SNC-Lavalin’s gloomier financial guidance for its second-quarter was “due in large part” to cost issues on so-called turnkey contracts, where one company assumes responsibility for an entire project — from engineering through procurement and construction — and eats any cost overruns, the company said.

“By exiting such contracting and splitting it off from what is otherwise a healthy and robust business, we are tackling the problem at the source,” Edwards said.

The Montreal-based firm now expects to lose between $150 million and $175 million before interest, taxes, depreciation and amortization in the latest quarter — far short of analysts’ EBITDA expectations of up to $128 million — with results slated for release Aug. 1.

Quebec’s Caisse de depot, SNC’s largest investor at nearly 20 per cent, took the rare step of publicly rebuking the firm, saying the situation “requires decisive and timely action” by the board.

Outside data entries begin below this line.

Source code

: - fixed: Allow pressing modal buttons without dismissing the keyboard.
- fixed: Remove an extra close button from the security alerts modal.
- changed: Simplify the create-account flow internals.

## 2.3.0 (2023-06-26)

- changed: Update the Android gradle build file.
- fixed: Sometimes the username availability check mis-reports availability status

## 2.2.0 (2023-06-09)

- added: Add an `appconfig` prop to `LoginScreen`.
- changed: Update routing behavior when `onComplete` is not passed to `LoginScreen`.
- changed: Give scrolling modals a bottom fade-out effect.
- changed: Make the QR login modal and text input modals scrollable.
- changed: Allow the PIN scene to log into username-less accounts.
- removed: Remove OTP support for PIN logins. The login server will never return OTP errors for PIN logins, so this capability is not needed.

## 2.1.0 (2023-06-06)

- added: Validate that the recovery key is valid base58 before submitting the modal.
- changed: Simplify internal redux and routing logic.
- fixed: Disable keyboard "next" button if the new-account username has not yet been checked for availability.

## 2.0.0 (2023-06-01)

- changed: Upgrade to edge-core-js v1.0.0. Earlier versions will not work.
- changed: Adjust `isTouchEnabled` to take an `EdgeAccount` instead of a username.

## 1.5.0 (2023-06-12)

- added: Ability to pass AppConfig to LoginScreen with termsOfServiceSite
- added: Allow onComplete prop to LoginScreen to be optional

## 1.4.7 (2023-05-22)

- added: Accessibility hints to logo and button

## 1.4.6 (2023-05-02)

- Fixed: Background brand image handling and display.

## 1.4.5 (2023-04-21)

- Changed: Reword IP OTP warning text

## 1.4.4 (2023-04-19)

“The deterioration of SNC-Lavalin’s performance, as indicated in the company’s statement issued today, is a cause of growing concern for la Caisse,” it said Monday — a change in tone from chief executive Michael Sabia, who in February declared the pension fund a “rock of support” for the 108-year-old company.

SNC-Lavalin slashed its guidance for 2018 twice in three weeks earlier this year, more than halving its profit forecast and halting all bidding on future mining projects amidst a diplomatic feud between Canada and Saudi Arabia — a key source of oil and gas revenue — and delays on its Codelco mining project in Chile, which the state-owned copper company later cancelled at a cost of $350 million to SNC-Lavalin.

Neil Bruce, whose nearly four-year stint at the helm was marked by a 42 per cent plunge in share price and a political controversy tied to the ongoing corruption case, managed to bolster the company backlog by more than $15 billion.

He steered the firm through its purchase of engineering powerhouse WS Atkins in 2017, but also added oil and gas exposure in 2014 with the $2.1-billion acquisition of U.K-based Kentz Corp. Ltd.

“Essentially what they’re talking about with divesting the oil and gas business is, `Oops, we should just sell Kentz back to somebody else,”’ said AltaCorp Capital analyst Chris Murray said in a phone interview.

Oil and gas as well as mining are “more cyclical businesses, a little harder to judge,” he said. “And that’s where they’ve made mistakes in the past.”

The company’s oil and gas segment took in the second-highest revenues of any division in 2018, raking in one-quarter of SNC’s $10.08 billion. But it gleaned just 3.8 per cent earnings before interest and taxes, the lowest percentage of its four biggest divisions.

On Monday SNC-Lavalin withdrew its earlier financial guidance for 2019, which pegged EBITDA across its engineering and construction segments at between $900 million $950 million.

The company’s directional shift puts it closer to Quebec-based rival WSP Global Inc., a pure-play engineering design firm where nearly 90 per cent of revenues come from countries in Europe and North America. SNC-Lavalin, by contrast, derived nearly one-quarter of its 2018 revenue from operations in the Middle East and Africa.

The latest reorganization will split the company into two operating units. One is the “projects” division, which combines the resources and infrastructure construction segments “following continued poor performance,” SNC-Lavalin said in a release. The other is SNCL Engineering Services, which will oversee engineering design and project management as well as nuclear, infrastructure maintenance and capital, all of which accounted for 57 per cent of revenue last year.

“Although this decision is a critical first step in de-risking SNC and generating more consistent results, it still leaves the company on the hook for $3.2 billion worth of lump-sum turnkey projects” — including Montreal’s Reseau express metropolitain, analyst Frederic Bastien noted.

SNC-Lavalin told The Canadian Press it will withdraw from projects it’s been shortlisted for, including Vancouver’s $2.83-billion Broadway subway extension and a $500-million overhaul of Montreal’s Lafontaine tunnel, which runs under the St. Lawrence River.

SNC-Lavalin also faces a trial after allegedly paying $48 million in bribes to officials under Moammar Gadhafi and defrauding Libyan organizations of some $130 million between 2001 and 2012. The company was at the centre of a political controversy for months following accusations by former attorney general Jody Wilson-Raybould that top government officials pressured her to overrule federal prosecutors in the Libya case and negotiate a deferred prosecution agreement, a kind of plea deal that would have seen the firm pay a fine rather than face prosecution.